I'm thinking of starting up a cichlid tank with African lake Malawi Peacocks. Well from the research so far that Ive found its about 50/50 that you can keep them together or that theres way to much dominance between them all. I was wondering if anybody has had any experience with them


----------



## emc7 (Jul 23, 2005)

2 ways to go 'bachelor tank' or species tank. All males of any kind with no females of any kind or most likely 1 or 2 males (depends on tank size) and the rest female, all the same kind so you know what the fry are. Male peacocks hold territory and drive off rivals, females hang in a group. 

Most every peacock can interbreed, so males see all peacocks as rivals unless there are no girls around.


----------



## burninrubber390 (Oct 25, 2010)

ok that would make sense thanks emc


----------



## Mbuna Keeper (Dec 24, 2010)

How big is tank?

You could always throw some Yellow labs in there too, from my experiance they don't really bother the peacocks and vice versa, and the color diffrentiation between the bright yellow labs and the red / orange / blue peacocks is stunning.
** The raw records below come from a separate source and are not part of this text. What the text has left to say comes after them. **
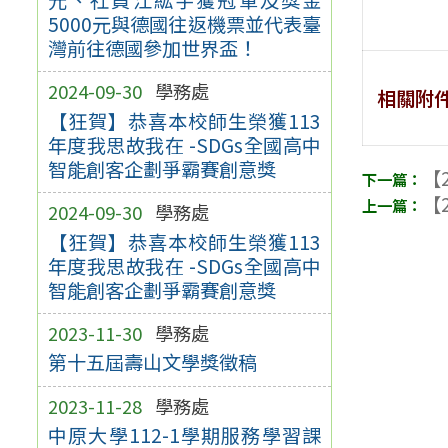
5000元與德國往返機票並代表臺
灣前往德國參加世界盃！
2024-09-30
學務處
相關附
【狂賀】恭喜本校師生榮獲113
年度我思故我在 -SDGs全國高中
智能創客企劃爭霸賽創意獎
【2
【2
2024-09-30
學務處
【狂賀】恭喜本校師生榮獲113
年度我思故我在 -SDGs全國高中
智能創客企劃爭霸賽創意獎
2023-11-30
學務處
第十五屆壽山文學獎徵稿
2023-11-28
學務處
中原大學112-1學期服務學習課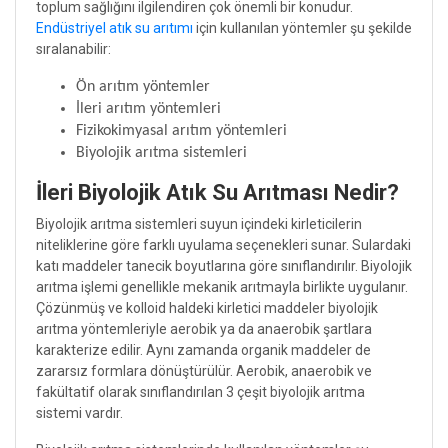
toplum sağlığını ilgilendiren çok önemli bir konudur.
Endüstriyel atık su arıtımı
için kullanılan yöntemler şu şekilde
sıralanabilir:
Ön arıtım yöntemler
İleri arıtım yöntemleri
Fizikokimyasal arıtım yöntemleri
Biyolojik arıtma sistemleri
İleri Biyolojik Atık Su Arıtması Nedir?
Biyolojik arıtma sistemleri suyun içindeki kirleticilerin
niteliklerine göre farklı uyulama seçenekleri sunar. Sulardaki
katı maddeler tanecik boyutlarına göre sınıflandırılır. Biyolojik
arıtma işlemi genellikle mekanik arıtmayla birlikte uygulanır.
Çözünmüş ve kolloid haldeki kirletici maddeler biyolojik
arıtma yöntemleriyle aerobik ya da anaerobik şartlara
karakterize edilir. Aynı zamanda organik maddeler de
zararsız formlara dönüştürülür. Aerobik, anaerobik ve
fakültatif olarak sınıflandırılan 3 çeşit biyolojik arıtma
sistemi vardır.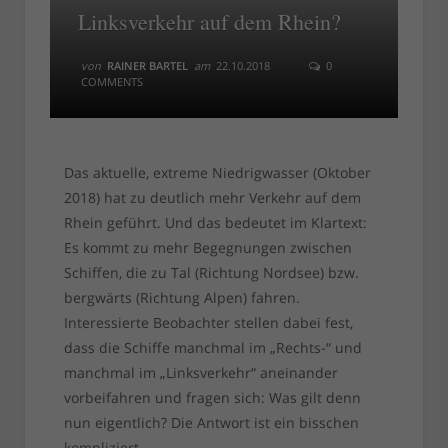
Linksverkehr auf dem Rhein?
von
RAINER BARTEL
am
22.10.2018
0
COMMENTS
Das aktuelle, extreme Niedrigwasser (Oktober
2018) hat zu deutlich mehr Verkehr auf dem
Rhein geführt. Und das bedeutet im Klartext:
Es kommt zu mehr Begegnungen zwischen
Schiffen, die zu Tal (Richtung Nordsee) bzw.
bergwärts (Richtung Alpen) fahren.
Interessierte Beobachter stellen dabei fest,
dass die Schiffe manchmal im „Rechts-“ und
manchmal im „Linksverkehr“ aneinander
vorbeifahren und fragen sich: Was gilt denn
nun eigentlich? Die Antwort ist ein bisschen
kompliziert.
Also, if you do go for male Peaocks, don't get 2 of the same or similar color, which is why I suggested some labs to fill the tank up with.


----------



## burninrubber390 (Oct 25, 2010)

yea i know im restarting my old post but i kinda forgot that it is a 75g tank that im looking at setting up as my cichlid tank


----------



## chiclidsabound (Feb 19, 2011)

I have a 110 with mixed Africans, mostly peacocks, one Lake Victorian cichlid, one yellow lab, one blue dolphin, and a bunch of red empress plus a frontosa. Also have a few Malawi. They can be mixed just be careful.


----------